I love fresh basil and there’s no dish that compliments the herb quite like a pesto dish. After our basil plant was flourishing and fragrant, I plucked off the leaves for this delicious Creamy Pesto Chicken Rigatoni.
- 3 cups rigatoni pasta
- 2 tablespoons olive oil
- 1 small onion, chopped
- 2 tablespoons all purpose flour
- 2 cups milk
- 1 pinch salt
- 1 pinch pepper
- 1 1/2 cups grated parmesan
- 1 cup prepared pesto (recipe below)
- 2 grilled chicken breasts, sliced
- 1 cup grape tomatoes, halved
- Bring a large pot of lightly salted water to a boil. Add pasta and cook for 8 to 10 minutes or until al dente; drain.

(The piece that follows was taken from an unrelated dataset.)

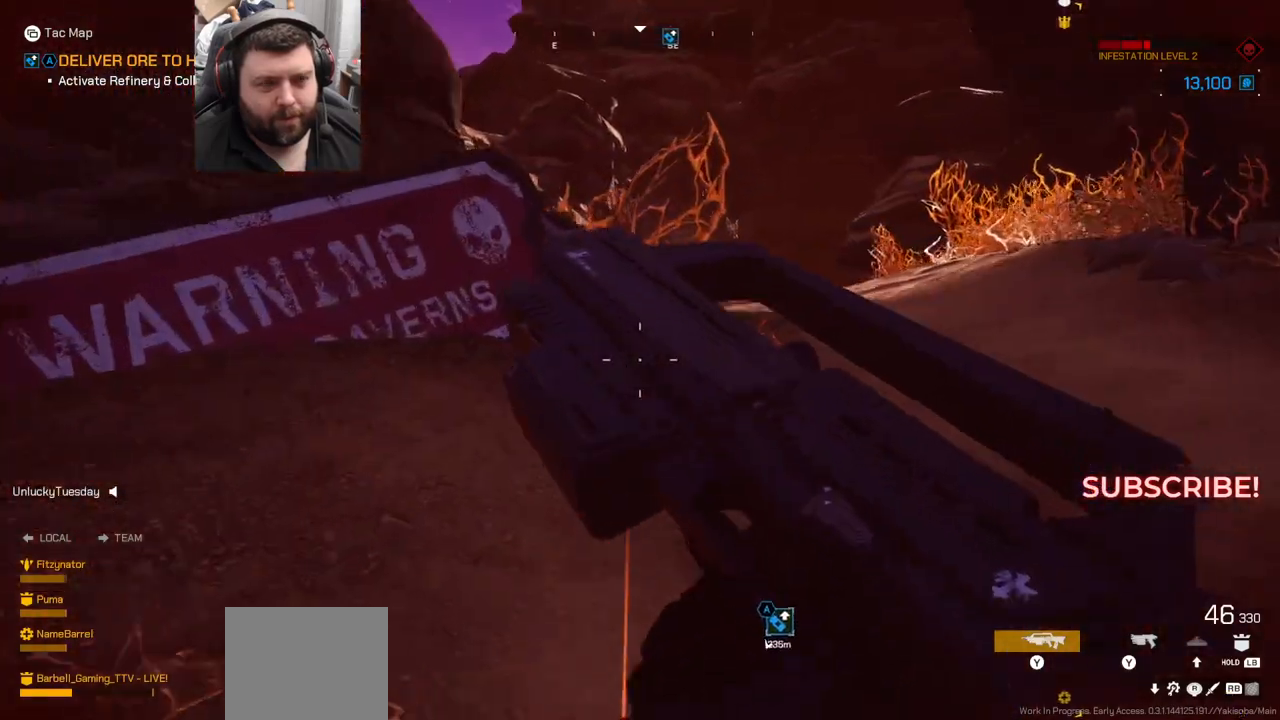
{"buttons": [], "left_stick": "up", "right_stick": "center", "events": [[267, "right_stick", "right"], [433, "right_stick", "center"]]}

- Heat olive oil in a large skillet over medium heat. Saute onion until tender and translucent. Add flour and coat onion. Gradually add two cups of milk, stop in between pouring to stir and allow the sauce to thicken. Ensure that there are no clumps in the sauce. Season with salt and pepper, and simmer 4 minutes, stirring constantly. Stir in pesto. Add chicken and tomatoes. Cook 4 minutes, or until heated through.
- Toss with pasta until evenly coated. Serve immediately.
Basil Pesto Recipe
- 2 cups packed fresh basil leaves
- 2 cloves garlic
- 1/4 cup pine nuts, lightly toasted
- 2/3 cup extra-virgin olive oil, divided
- Kosher salt and freshly ground black pepper, to taste
- 1/2 cup freshly grated parmesan cheese
- Combine the basil, garlic, parmesan and pine nuts in a food processor/blender and pulse until coarsely chopped. Add 1/2 cup of the oil and process until fully incorporated and smooth. Season with salt and pepper.
- If using immediately, add all the remaining oil and pulse until smooth. Transfer the pesto to a serving bowl.
- If freezing, transfer to an air-tight container and drizzle remaining oil over the top. Freeze for up to 3 months.
The serving dish used in the picture is a hand painted Hernandez Talavara. I fell in love and purchased this piece in Mexico.